Introduction
Distributed systems are complex and have many moving parts, much of which are asynchronous and run in parallel. When building complex systems, it is best to consider design in small chunks that are composable. Instrumenting complex systems is no different. Lightbend Telemetry breaks capture down into composable parts that will provide better insight into your system.
Overview
Lightbend Telemetry provides insight into applications built with Lightbend technologies. It does so by instrumenting frameworks and toolkits such as Akka. The instrumentation is done by a Java agent that runs when your application is starting up. Lightbend Telemetry (a.k.a. Cinnamon) collects information, in runtime, about your application based on a configuration that you must provide. As you can see below, Cinnamon is running in the same JVM as your application.
Based on configuration, Telemetry will send data to a backend of your choice, providing integrations with Elasticsearch, StatsD, Datadog, JMX, etc. It is also possible to provide a custom integration should the backend of your choice not be available.
Cinnamon running in a cluster
If you run a cluster or multiple nodes in general, Cinnamon will run on each node. Each individual node will report to the backend you have configured:
Cinnamon integration
By using configuration, you can instruct how Cinnamon should report the information it is collecting. Out of the box, Cinnamon provides several plugins.
Below is an example of what this may look like for integration with Elasticsearch. In this example, we also use Kibana and Grafana to retrieve and display the information that gets published into Elasticsearch. This also happens to be the setup of the Cinnamon developer sandbox environment: an easy way to bootstrap and try Cinnamon out.
Lightbend Telemetry architecture
Lightbend Telemetry is built up from multiple parts, described here below. Lightbend Telemetry requires a subscription. You can contact Lightbend to request an evaluation.
Instrumentations
Instrumentations are the enablers of our stack that hook into the underlying toolkit or framework for our telemetry solution. Currently, we support Akka, Scala Futures, and Java Futures with the following feature sets:
- Akka: captures telemetry (metrics, events, or traces) for Akka Actors, Akka Remoting, Akka Cluster, and Akka Persistence.
- Akka Streams: captures telemetry (metrics, events, or traces) for Akka Streams.
- Akka HTTP: captures server, endpoint, and client telemetry (metrics or traces) for Akka HTTP applications.
- Scala Futures: captures telemetry (metrics or traces) for explicitly named Futures.
- Java Futures: captures telemetry (metrics or traces) for explicitly named CompletableFutures.
Instruments
Instruments are the nitty gritty of our stack. Keeping composable design in mind, we classify our instruments into one of three categories: metrics, events, or traces. Our metrics represent a unit of measure within a time constraint, whereas our events embody historical behavior.
- Metrics include counters, gauges, and rates.
- Events include errors, unhandled messages, and dead letters.

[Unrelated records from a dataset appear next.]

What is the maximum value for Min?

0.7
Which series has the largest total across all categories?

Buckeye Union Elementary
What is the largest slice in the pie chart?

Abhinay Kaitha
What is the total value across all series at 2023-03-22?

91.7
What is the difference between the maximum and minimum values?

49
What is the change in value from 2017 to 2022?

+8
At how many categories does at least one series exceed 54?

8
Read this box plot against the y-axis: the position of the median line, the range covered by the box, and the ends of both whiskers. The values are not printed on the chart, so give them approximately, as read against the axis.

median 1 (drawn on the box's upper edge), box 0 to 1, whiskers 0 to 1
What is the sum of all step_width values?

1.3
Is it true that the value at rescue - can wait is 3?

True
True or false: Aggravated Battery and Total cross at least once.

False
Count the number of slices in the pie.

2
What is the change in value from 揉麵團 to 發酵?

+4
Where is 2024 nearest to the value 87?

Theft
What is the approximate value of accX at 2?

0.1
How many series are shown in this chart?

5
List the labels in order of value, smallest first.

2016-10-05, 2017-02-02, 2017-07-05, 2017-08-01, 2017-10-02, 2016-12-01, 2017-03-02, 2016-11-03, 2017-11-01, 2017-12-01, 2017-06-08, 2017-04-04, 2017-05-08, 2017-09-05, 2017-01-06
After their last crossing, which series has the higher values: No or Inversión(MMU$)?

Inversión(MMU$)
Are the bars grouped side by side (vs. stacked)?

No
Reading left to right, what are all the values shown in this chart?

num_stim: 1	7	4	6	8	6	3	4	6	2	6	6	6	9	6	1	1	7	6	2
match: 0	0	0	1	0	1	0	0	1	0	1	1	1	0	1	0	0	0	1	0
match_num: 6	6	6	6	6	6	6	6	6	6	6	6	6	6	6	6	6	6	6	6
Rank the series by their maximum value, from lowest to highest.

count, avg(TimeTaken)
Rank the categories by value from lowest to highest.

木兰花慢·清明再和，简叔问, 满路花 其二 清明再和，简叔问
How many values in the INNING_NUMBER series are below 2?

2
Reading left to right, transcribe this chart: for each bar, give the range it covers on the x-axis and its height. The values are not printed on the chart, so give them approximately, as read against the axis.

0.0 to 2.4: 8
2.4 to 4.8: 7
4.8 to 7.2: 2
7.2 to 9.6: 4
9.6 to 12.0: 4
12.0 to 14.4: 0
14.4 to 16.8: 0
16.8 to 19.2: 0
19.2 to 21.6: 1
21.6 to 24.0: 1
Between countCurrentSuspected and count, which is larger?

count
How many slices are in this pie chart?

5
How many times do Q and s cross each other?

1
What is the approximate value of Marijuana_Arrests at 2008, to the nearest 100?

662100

- Traces follow asynchronous or distributed message flows.
Extensions
Asynchronous boundaries are one of the primary challenges behind instrumenting distributed systems. It is difficult to reason about behavior when stuff does not happen in the order we think it should. To manage this, Lightbend Telemetry provides context propagation in the form of OpenTracing
integration, Mapped Diagnostic Context (MDC)
, and the Stopwatch
extension. You can think of them as buckets designed to capture data of a particular type or path regardless of when or where it occurs.
- OpenTracing
- SLF4J MDC
- Stopwatch
- Custom Events
- Custom Metrics
- JMX Importer
- JVM Metrics producer
- Producers
Backend Plugins
Our telemetry solution is designed to support pluggable backends for metric
, event
, and trace
data. Lightbend Telemetry provides the following backend plugins:
- Prometheus (metrics and event rates)
- Datadog (metrics and event rates)
- Coda Hale Metrics (metrics and event rates)
- StatsD (metrics and event rates)
- Elasticsearch (metrics and events)
- SLF4J events (events)
- Jaeger (traces)
- Zipkin (traces)
- Datadog (traces)
It is possible to use multiple backends simultaneously.
Visualizations
At the end of the day, we have to reason about the data we capture, and as they say, a picture is worth a thousand words. In this vein, we provide plugins for the following visualization suites:
Developer sandbox
Lightbend Telemetry provides a developer sandbox environment that you can use to quickly get started. Unless you already have your monitoring infrastructure set up, using the developer sandbox is the fastest way to test your application with Lightbend Telemetry. The developer sandbox comes prepackaged with Elasticsearch, Kibana and Grafana all configured to be used in together. The developer sandbox is only for testing purposes and is not intended for production.